---------- Übungstext ----------
Hacker spähen Firmengeheimnisse aus – oder legen mit gigantischen Datenmengen selbst Regierungsserver lahm
Seitdem das Internet den Kinderschuhen entwachsen ist, geht das Gespenst von der „Cyberkriminalität“ um. Die Angst vor Super-Hackern, die binnen 48 Stunden ganze Länder lahm legen können, gehört zu den Gründungslegenden des „Cyberwar“. Angriffe auf kritische Infrastrukturen wie Stromerzeuger, Verkehrsinfrastrukturen oder das Gesundheitswesen könnten das Leben vieler Menschen gefährden.
Seit Jahren reden Experten von „gigantischen Dunkelziffern“. Hierfür gibt es mehrere Gründe: Schadprogramme wirken unbemerkt auf den Rechnern ihrer Opfer. Ihnen fehlt oftmals die Expertise, um überhaupt zu bemerken, dass etwas mit ihrem Rechner nicht stimmt. Außerdem gibt es weder auf Bundes-, noch auf EU-Ebene Behörden, die einschlägige Daten bei Unternehmen und Behörden sammeln und Statistiken erstellen. Schließlich werden Erkenntnisse, soweit es sie denn gibt, von Behörden, aber auch von Unternehmen zurückgehalten. Sicherheit durch Verschweigen – nennen Sicherheitsexperten diese Strategie.
Bis vor wenigen Jahren drehte sich die Diskussion vor allem um die Gefahr, dass Terroristen kritische Infrastrukturen gezielt attackieren könnten. Tatsächlich sind es jedoch Staaten, die in diesem Gebiet auffällig wurden. Das bekannteste Beispiel ist die mutmaßliche Erfolgsstory der chinesischen Trojaner. So genannte Trojanische Pferde erlauschen Passwörter oder ermöglichen die komplette Fernsteuerung des gegnerischen PCs. Noch schlimmer: Die einmal gekaperten Rechner können zu Netzwerken zusammengeschaltet werden, die dann mit geballter Rechenkraft Websites von Unternehmen und Behörden mit einer Masse von Anfragen lahm legen können. Beliebt ist diese Methode vor allem bei Erpressern: Sie melden Unternehmen eine Attacke und bieten gegen großzügige „Entschädigung“ einen Angriffsverzicht an.
----------
-- Aufgabe --
Schreib den Text über Hacker und Cyberkriminalität nach seinem letzten Satz weiter.
---------- Auszüge aus Einträgen ----------
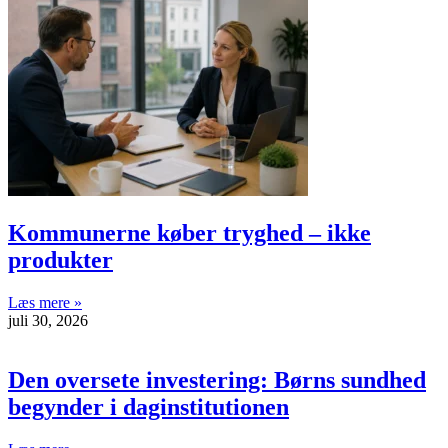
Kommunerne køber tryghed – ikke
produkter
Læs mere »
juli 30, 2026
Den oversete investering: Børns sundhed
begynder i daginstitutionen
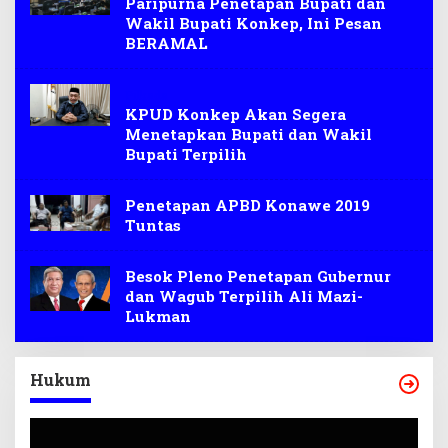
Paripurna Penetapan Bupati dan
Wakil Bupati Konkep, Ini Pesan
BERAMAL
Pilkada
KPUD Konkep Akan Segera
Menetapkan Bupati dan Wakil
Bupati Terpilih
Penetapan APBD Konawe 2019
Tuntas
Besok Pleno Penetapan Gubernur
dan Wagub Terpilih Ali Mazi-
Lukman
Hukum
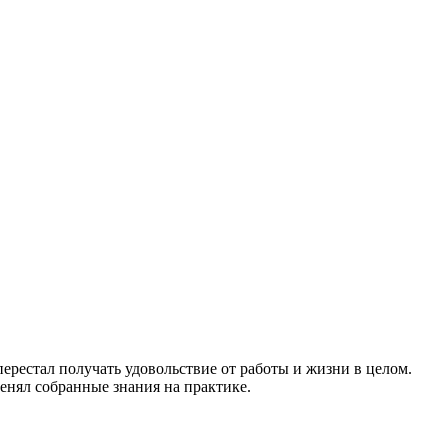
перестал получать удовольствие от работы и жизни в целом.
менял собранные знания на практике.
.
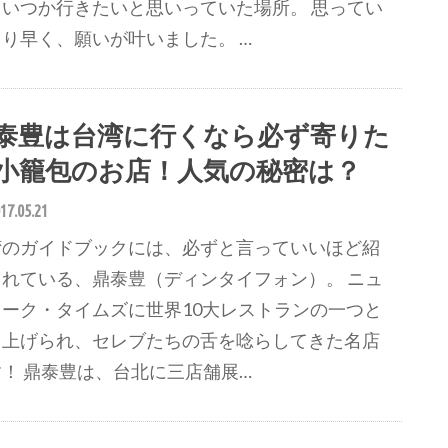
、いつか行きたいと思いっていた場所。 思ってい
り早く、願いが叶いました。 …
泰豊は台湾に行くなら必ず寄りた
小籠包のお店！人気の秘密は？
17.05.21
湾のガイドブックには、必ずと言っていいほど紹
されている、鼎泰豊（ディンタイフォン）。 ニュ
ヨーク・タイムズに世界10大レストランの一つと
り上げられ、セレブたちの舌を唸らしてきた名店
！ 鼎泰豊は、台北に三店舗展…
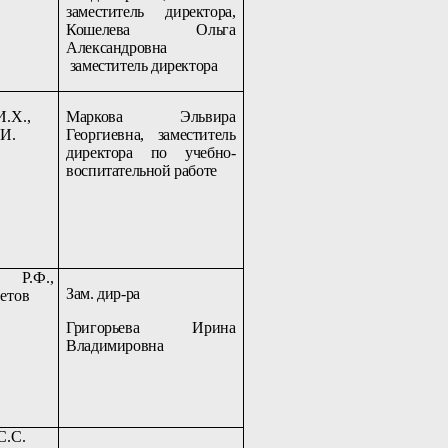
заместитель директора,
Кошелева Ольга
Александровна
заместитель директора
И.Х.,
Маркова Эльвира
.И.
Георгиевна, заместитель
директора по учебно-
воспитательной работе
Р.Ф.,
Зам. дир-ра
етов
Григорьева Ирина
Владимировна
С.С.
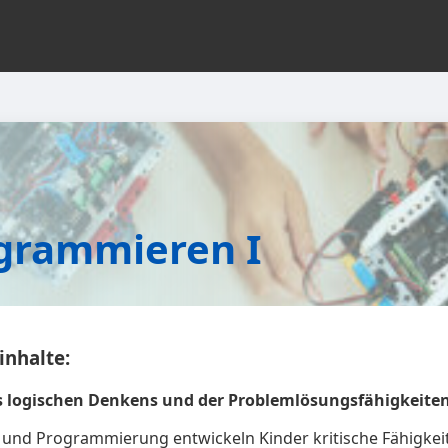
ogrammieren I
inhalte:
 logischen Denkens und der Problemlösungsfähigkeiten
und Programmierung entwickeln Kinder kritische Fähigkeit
----------
---------- Auszüge aus Einträgen ----------
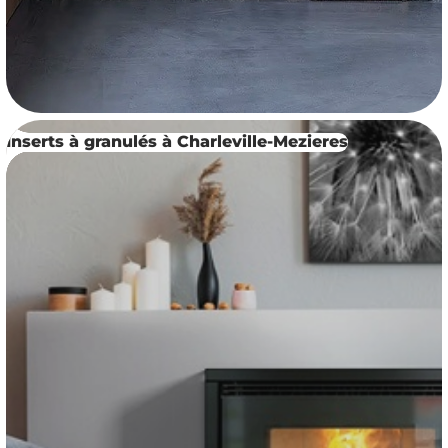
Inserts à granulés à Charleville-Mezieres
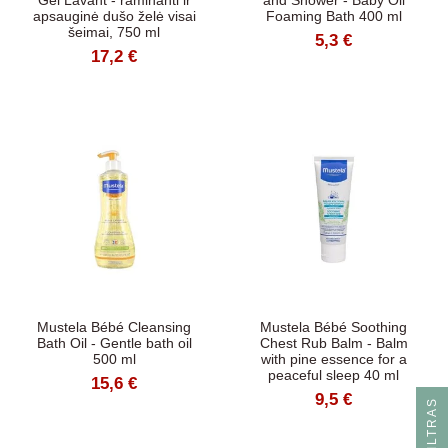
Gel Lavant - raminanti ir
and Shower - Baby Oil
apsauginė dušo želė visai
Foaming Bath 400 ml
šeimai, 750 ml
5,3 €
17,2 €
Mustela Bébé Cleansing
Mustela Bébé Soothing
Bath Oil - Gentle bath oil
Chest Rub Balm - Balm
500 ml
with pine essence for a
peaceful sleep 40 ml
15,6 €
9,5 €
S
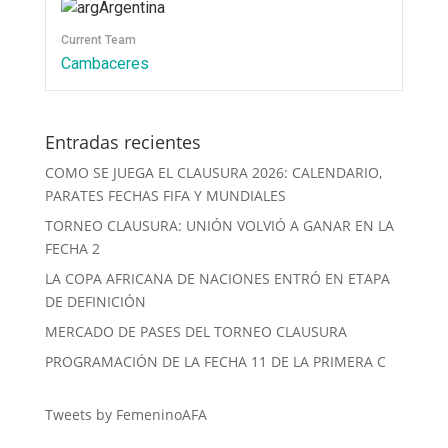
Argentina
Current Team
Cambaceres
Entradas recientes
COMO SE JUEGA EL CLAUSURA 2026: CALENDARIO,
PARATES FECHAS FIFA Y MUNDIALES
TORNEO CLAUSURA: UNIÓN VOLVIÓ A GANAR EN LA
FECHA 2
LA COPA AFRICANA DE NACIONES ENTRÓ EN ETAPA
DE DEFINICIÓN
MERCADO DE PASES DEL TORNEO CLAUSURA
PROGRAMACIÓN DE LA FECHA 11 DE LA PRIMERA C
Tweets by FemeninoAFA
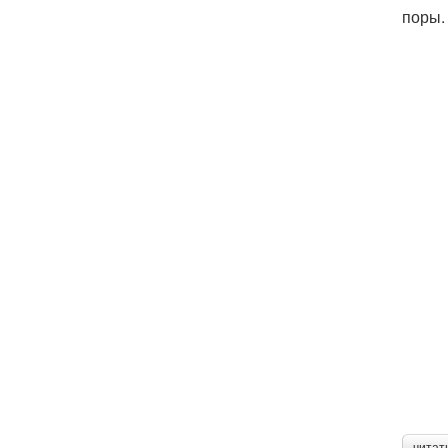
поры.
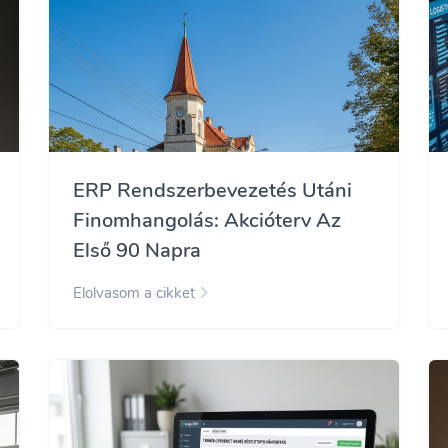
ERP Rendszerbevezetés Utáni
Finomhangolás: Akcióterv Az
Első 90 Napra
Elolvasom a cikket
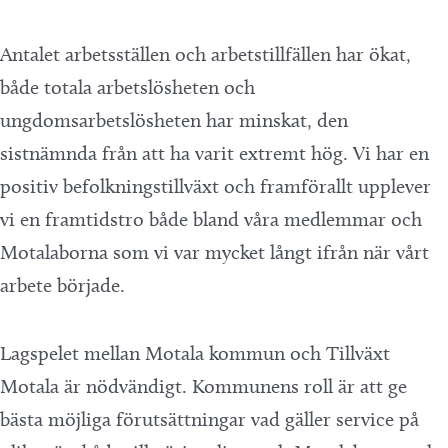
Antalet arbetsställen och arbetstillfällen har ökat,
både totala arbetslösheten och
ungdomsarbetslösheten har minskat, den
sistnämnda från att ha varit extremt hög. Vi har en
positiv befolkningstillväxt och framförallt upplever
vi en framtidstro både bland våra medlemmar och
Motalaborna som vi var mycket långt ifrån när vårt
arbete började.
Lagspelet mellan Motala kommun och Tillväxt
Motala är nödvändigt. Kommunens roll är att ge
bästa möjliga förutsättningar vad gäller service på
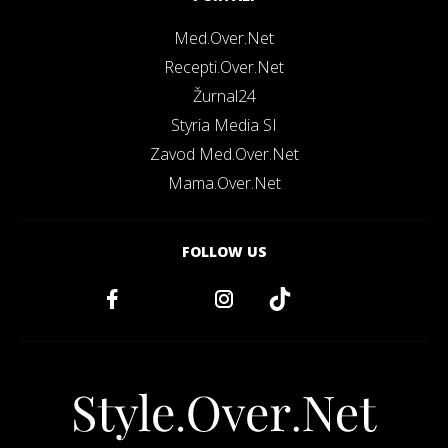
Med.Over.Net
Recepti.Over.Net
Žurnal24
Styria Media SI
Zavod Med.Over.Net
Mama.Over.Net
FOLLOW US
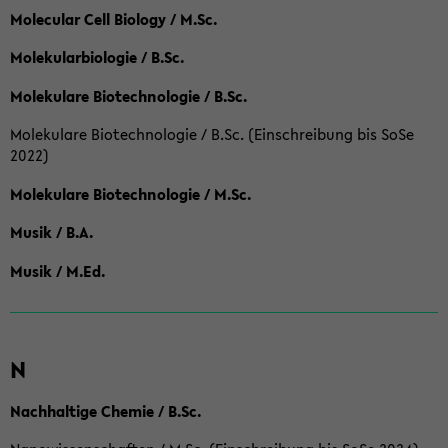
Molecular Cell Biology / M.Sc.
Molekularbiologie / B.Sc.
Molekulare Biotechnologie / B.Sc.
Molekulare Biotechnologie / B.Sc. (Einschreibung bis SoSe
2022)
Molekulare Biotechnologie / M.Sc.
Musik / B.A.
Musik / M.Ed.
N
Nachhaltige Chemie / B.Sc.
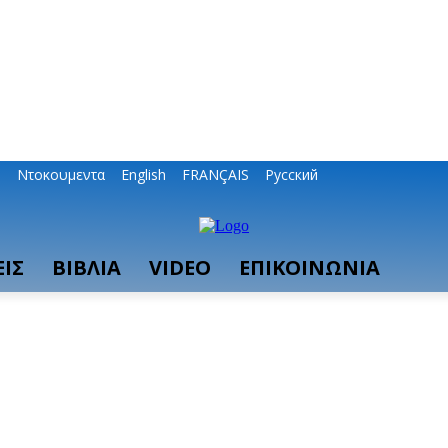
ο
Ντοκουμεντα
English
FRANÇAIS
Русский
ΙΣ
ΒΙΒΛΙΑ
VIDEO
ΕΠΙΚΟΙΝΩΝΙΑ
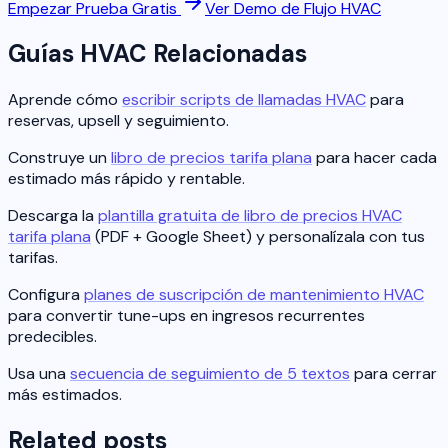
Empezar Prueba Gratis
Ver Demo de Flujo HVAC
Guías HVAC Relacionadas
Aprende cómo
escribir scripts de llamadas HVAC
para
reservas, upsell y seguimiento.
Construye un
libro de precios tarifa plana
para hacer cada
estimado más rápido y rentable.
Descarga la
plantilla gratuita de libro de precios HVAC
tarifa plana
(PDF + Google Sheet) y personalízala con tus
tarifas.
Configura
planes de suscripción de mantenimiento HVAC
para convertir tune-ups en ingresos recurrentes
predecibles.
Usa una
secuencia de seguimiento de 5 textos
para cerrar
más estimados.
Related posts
----------
---------- Auszüge aus Einträgen ----------
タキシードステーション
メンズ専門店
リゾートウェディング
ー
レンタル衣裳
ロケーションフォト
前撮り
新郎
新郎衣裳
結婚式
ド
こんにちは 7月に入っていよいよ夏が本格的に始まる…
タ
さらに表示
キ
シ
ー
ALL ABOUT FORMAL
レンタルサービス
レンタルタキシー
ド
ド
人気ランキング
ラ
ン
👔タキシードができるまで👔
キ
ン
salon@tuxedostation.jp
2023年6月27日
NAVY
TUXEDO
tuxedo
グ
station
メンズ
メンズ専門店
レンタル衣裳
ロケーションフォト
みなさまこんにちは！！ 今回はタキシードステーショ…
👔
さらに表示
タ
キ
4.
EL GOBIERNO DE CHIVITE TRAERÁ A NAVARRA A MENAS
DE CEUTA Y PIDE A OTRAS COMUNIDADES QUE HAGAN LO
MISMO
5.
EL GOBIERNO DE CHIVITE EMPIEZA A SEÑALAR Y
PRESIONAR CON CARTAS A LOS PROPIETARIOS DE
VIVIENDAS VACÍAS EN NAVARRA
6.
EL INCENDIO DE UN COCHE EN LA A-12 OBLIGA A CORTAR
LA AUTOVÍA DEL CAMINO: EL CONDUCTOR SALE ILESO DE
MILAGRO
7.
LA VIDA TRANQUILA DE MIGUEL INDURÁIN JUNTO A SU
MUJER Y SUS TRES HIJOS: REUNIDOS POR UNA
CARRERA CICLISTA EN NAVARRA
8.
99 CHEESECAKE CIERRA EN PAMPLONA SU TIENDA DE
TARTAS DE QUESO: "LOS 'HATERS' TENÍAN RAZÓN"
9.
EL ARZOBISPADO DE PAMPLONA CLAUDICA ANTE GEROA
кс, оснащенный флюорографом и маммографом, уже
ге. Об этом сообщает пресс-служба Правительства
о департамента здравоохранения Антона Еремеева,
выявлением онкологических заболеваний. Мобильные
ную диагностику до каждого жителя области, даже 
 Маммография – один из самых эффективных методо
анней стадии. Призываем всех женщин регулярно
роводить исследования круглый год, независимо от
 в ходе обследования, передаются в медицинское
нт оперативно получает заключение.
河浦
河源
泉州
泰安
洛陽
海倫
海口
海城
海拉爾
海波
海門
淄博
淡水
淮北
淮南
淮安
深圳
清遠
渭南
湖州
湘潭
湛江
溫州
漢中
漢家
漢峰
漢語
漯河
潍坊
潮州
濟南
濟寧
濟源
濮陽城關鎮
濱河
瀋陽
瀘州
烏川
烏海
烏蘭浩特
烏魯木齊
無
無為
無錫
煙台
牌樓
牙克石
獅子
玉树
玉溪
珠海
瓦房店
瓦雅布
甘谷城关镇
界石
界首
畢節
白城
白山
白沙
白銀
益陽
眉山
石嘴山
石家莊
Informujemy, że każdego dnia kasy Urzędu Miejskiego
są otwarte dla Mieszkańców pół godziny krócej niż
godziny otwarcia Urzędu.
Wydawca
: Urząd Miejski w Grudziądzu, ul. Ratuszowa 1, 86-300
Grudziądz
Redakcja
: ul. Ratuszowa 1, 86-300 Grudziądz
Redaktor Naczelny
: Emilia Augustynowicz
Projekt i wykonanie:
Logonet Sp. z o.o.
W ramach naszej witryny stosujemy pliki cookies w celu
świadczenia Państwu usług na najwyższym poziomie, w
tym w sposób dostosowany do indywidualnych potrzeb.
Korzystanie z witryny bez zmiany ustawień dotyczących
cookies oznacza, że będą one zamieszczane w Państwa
----------
-- Lösung --
Trojaner im Anmarsch
Im Frühjahr 2007 drang erstmals ein chinesischer Trojaner per E-Mail bis ins Bundeskanzleramt vor. Wochenlang herrschte dort Alarm. Wo waren weitere E-Mails aufgetaucht? Waren wertvolle Informationen bereits abgeflossen? Experten des Bundesamts für Sicherheit in der Informationstechnik (BSI) prüften das Netz auf Herz und Nieren. Ergebnisse der Aktion sind bis heute der Öffentlichkeit nicht bekannt. Allein die Tatsache, dass es den chinesischen Trojaner gab, verdankt die Öffentlichkeit dem „Spiegel“, der sie in seiner Titelgeschichte über China erwähnte. Während der Aktion selbst hatte das BSI vom Bundesinnenministerium einen Maulkorb verhängt bekommen.
Dabei wäre auch eine offenere Informationspolitik möglich gewesen: Die Tageszeitung „The Guardian“ hatte zwei Jahre zuvor ausführlich über Angriffe auf britische Parlamentsabgeordnete berichtet, die Sicherheitsexperten nach China zurückverfolgen konnten. Jede E-Mail enthielt einen Anhang, der – einmal geöffnet – versuchte, aus dem Internet Spionagesoftware nachzuladen. Diese durchsuchte dann das Intranet nach wertvollen Dokumenten, die den Hackern automatisch zugesandt werden sollten. Allerdings wurde die Attacke durch das IT-Sicherheitssystem des Parlaments rechtzeitig aufgedeckt.
Eine Untersuchung der britischen Sicherheitsbehörde NISCC (National Infrastructure Security Co-ordination Centres) stellte fest, dass es sich angesichts des komplizierten Angriffszenarios nicht um normale Hacker handeln konnte. US- Sicherheitsexperten, die ähnliche Attacken auf militärische Einrichtungen untersucht hatten, verorteten die Hacker in der südchinesischen Provinz Guangdong. Experten vermuten, dass die Hacker mit Duldung der chinesischen Behörden ans Werk gingen, um westliche Technologie auszuspähen.
Entsprechende Anfragen beim BSI liefen damals ins Leere. Bekannt sei so etwas in deutschen Regierungsnetzen nicht, hieß es. Von einem unabhängigen Sicherheitsexperten war jedoch zu erfahren, dass genau solche E-Mails in den Bundesbehörden sehr wohl bekannt seien. Sie kämen aber nicht nur aus China, sondern auch aus Israel und Frankreich. Weitere Details oder gar Beweise: Keine. Nur Hörensagen. Der Sicherheitsexperte, der unter anderem auch das BSI berät, will sich aus naheliegenden Gründen namentlich nicht zitieren lassen.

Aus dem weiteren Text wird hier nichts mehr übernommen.